César Coll fez uma análise profunda do básico que todos devem aprender na educação básica, ou seja, o que é básico imprescindível e o que é básico desejável, entendendo imprescindíveis como “as aprendizagens que, se não forem realizadas até o final da educação básica, condicionam ou determinam negativamente o desenvolvimento pessoal e social dos estudantes envolvidos, comprometem seu projeto de vida futura e os colocam em um claro risco de exclusão social” (Coll, 2006).     E propõe redefinir os conhecimentos imprescindíveis – conhecimentos, habilidades, valores, atitudes – seguindo um esquema de competências-chave e conhecimentos associados à sua aquisição e desenvolvimento:
 
Competências-chave e conhecimentos associados à aquisição e ao desenvolvimento das capacidades metacognitivas e cognitivas de alto nível.
Competências-chave e conhecimentos associados à aquisição e ao desenvolvimento das capacidades afetivas, emocionais e de equilíbrio pessoal.
Competências-chave e conhecimentos associados à aquisição e ao desenvolvimento das capacidades de relação interpessoal.
Competências-chave e conhecimentos associados relacionados ao exercício da cidadania em nível local, nacional, internacional e mundial.
 
Competências-chave e conhecimentos associados aos principais âmbitos de alfabetização na sociedade atual: Alfabetização na cultura letrada, cultura matemática, cultura científica, cultura econômica, cultura visual, cultura da informação; alfabetização na multiculturalidade e na cultura da globalização.
 
Portanto, se quisermos desenvolver a competência global de forma eficaz, comecemos com este roteiro de conhecimentos imprescindíveis. Sem esta base, o desenvolvimento da competência global corre o risco de se tornar elitista, limitado ou até mesmo irrelevante.
 
A articulação do básico imprescindível com o básico desejável e o propriamente desejável é a chave para o desenvolvimento eficaz da competência global. O objetivo é desenvolver o potencial de cada ser humano, sem exclusão, para se tornar parte ativa de uma nova cidadania global, orientada ao serviço aos demais, preparada para compreender e abordar os desafios globais e comprometida com a tarefa de criar as bases para uma sociedade mais justa, solidária e sustentável (Ibáñez, 2020).

 

Referencias

Boix Mansilla, V. y Jackson, A. (2011). Educating for Global Competence: Preparing Our Youth to Engage the World. The Asia Society, New York.

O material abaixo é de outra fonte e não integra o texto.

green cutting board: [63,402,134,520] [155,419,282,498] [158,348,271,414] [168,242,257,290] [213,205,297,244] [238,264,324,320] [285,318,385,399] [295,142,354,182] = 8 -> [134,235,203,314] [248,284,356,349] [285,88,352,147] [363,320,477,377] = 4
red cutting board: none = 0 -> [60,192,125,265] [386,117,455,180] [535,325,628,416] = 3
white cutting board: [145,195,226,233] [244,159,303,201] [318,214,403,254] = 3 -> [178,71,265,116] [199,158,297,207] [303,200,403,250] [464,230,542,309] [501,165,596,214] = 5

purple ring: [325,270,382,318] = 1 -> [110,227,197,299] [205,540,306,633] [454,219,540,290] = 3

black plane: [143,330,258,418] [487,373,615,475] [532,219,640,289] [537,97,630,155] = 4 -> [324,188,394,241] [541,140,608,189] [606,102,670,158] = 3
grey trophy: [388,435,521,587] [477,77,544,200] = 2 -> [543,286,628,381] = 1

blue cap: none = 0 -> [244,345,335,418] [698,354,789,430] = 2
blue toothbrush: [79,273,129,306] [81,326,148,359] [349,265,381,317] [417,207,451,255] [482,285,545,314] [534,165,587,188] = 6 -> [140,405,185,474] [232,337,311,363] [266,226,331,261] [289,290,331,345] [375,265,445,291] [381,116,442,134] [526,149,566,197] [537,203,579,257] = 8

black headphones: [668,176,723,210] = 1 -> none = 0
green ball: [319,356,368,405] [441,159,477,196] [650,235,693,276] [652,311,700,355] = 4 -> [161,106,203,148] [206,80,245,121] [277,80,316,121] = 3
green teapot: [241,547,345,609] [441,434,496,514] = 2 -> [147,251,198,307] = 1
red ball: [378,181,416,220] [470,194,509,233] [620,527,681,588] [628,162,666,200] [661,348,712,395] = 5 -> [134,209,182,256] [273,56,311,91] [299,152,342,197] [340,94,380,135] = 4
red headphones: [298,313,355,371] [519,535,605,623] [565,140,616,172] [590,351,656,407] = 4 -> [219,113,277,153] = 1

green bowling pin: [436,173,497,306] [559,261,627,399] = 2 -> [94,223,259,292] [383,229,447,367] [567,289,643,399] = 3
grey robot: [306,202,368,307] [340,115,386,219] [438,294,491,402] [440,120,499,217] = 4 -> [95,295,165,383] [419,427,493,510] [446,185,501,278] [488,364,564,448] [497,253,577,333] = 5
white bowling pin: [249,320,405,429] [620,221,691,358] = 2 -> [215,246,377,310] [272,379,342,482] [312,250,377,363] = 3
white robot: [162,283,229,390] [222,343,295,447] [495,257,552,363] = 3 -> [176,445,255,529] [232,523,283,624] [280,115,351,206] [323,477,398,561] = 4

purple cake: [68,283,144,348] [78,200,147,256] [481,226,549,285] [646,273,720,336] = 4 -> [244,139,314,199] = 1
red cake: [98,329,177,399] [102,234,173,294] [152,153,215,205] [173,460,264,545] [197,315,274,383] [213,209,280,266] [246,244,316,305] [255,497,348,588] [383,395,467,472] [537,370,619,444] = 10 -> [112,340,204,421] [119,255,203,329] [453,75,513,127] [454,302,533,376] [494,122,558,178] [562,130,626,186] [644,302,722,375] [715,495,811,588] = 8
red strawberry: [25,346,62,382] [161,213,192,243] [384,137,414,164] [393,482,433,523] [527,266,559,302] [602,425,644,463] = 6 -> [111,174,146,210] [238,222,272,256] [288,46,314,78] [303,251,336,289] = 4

Coll, C. (2006). Lo básico en la educación básica. Reflexiones en torno a la revisión y actualización del currículo de la educación básica. Revista electrónica de investigación educativa (REDIE), vol.8 no.1 (mayo), Ensenada. Disponible en: http://www.scielo.org.mx/scielo.php?script=sci_arttext&pid=S1607-40412006000100012

Hargreaves, A (2020). Webinar “An International Perspective – What’s Happening in Other Countries”, 29 de mayo de 2020. https://www.teachingcouncil.ie/en/About-Us1/Learning-for- All-Webinar-Series/Past-webinars/

Ibáñez A. (2020). La urgencia de una educación más global. Eduforics, http://www.eduforics.com/es/la-urgencia-de-una-educacion-mas-global/

OCDE (2020a), Back to the Future of Education: Four OECD Scenarios for Schooling, Educational Research and Innovation, OECD Publishing, Paris, https://doi.org/10.1787/178ef527-en.

OCDE (2020b), PISA 2018 Results (Volume VI): Are Students Ready to Thrive in an Interconnected World?, PISA, OECD Publishing, Paris, https://doi.org/10.1787/d5f68679-en.

Piacentini, M.; Barrett, M.; Boix Mansilla, V.; Deardorff, D. y Lee, H-W. (2018). Marco de Competencia Global. Estudio PISA. Preparar a nuestros jóvenes para un mundo inclusivo y sostenible. Ed. Subdirección General de Documentación y Publicaciones (MECD): Madrid.

Reimers, F. (2020). Educación global para mejorar el mundo. Madrid: SM.